WHAT YOU WILL DO
Write the next stretch of the piece on downtown Minneapolis and its skyways during the shutdown, picking up right after its final sentence.

╭─ SOURCE EXCERPT

The first time I went downtown after the lockdown, everything felt radioactive, like I was in a post-apocalypse movie. Weeks later, it felt slightly better, but I still had the sense that I shouldn’t tarry, shouldn’t sit or touch anything or breathe deeply.

But I realized it wasn’t the empty sidewalks that made downtown feel so otherworldly: The sidewalks almost always feel empty.

On a warm day, sure, there are lots of office workers heading to lunch, the wandering folk who populate Nicollet Mall, the odd knot of smokers, a few souls at the Government Center park enjoying the rare downtown expanse of green grass.

But even on the warmest day, downtown sidewalks are rarely crowded. That’s because everyone is up in the skyways.

Let’s leave aside the argument about whether skyways ruined the city’s street life or liberated us from parkas, galoshes, umbrellas and created a new model for urban living. Whether you like it or not, the skyways are the streets of downtown Minneapolis.

If I wanted to find out what downtown was like during the shutdown, I had to go up.

╰─
╭─ DATASET EXTRACT

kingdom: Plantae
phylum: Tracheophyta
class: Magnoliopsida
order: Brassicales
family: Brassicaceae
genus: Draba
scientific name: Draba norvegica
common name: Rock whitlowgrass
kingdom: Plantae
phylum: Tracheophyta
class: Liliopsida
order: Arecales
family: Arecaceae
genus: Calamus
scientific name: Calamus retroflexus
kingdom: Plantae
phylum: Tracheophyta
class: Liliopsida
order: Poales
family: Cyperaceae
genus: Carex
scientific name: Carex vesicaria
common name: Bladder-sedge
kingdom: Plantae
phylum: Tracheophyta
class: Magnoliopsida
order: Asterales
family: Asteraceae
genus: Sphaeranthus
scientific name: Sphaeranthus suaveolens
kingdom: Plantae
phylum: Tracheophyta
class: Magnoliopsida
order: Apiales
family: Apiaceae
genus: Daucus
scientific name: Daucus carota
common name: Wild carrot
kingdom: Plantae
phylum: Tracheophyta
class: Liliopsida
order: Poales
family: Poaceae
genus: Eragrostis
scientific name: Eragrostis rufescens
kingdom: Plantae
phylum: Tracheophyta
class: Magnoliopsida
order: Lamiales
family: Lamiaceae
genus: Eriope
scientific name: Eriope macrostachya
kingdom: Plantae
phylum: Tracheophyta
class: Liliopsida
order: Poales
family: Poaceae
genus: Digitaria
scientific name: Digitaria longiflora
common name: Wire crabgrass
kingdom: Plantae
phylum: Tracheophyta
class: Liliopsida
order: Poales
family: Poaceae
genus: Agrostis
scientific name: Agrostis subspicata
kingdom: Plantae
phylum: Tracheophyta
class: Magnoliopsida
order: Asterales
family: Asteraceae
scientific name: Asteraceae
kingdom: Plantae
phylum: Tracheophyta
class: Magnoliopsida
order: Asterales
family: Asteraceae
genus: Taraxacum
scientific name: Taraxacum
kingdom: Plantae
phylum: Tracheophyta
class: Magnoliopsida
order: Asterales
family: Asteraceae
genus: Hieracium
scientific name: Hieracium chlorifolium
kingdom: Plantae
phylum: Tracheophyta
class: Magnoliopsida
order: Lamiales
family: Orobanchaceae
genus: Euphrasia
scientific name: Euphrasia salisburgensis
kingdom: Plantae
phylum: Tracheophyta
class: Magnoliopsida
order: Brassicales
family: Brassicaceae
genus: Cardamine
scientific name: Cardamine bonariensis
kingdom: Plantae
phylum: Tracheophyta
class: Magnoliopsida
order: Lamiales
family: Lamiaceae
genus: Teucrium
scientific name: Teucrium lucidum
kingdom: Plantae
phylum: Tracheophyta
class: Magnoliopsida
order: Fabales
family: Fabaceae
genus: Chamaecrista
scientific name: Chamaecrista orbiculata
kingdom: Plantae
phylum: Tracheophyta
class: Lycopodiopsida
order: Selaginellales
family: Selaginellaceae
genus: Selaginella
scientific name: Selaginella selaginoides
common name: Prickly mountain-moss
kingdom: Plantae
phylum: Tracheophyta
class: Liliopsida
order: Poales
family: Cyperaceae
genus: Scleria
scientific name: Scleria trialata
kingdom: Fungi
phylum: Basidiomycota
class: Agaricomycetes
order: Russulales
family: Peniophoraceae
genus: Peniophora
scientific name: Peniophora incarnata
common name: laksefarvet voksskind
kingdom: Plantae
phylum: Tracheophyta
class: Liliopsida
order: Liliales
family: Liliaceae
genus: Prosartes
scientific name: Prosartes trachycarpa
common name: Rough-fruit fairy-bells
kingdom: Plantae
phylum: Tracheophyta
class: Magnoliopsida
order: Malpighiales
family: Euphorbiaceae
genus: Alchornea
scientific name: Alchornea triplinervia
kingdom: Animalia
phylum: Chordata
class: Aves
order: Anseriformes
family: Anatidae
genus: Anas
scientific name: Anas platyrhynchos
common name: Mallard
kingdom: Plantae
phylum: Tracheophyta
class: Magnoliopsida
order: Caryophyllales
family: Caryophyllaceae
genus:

╰─

RESPONSE
I tugged on the door of an office tower and was surprised to find that it opened. I’d assumed that all the buildings had been locked for the duration. Inside, the escalators were running up to the skyway level. The automatic doors in the skyways whooshed open when I approached, just like normal.

Only no one was there. Block after block, walking through the skyways at noon felt like being a security guard at an abandoned moon base.

The indoor plazas where people met for lunch? Vacant. Here and there a video monitor showed the news to an empty room. There were no aromas from the nearby restaurants, no snatches of conversation, no throngs of people bunched up impatiently at the door that’s a little slow to open.

I walked through the empty Dayton’s building, the bright white halls hiding the restoration we’ve been waiting to see. And on to City Center, where I was stopped by a sign that said SKYWAY CLOSED.

I took off in another direction and came across a rope strung across a door that didn’t open. And then another door that had no sign, no rope, but just didn’t open. In it I saw a reflection of a strange person in a mask.

The skyways, though empty, seemed too close, like a subway car stopped in a tunnel. I gave up and went outside. It seemed safer on the sidewalk, but still not right.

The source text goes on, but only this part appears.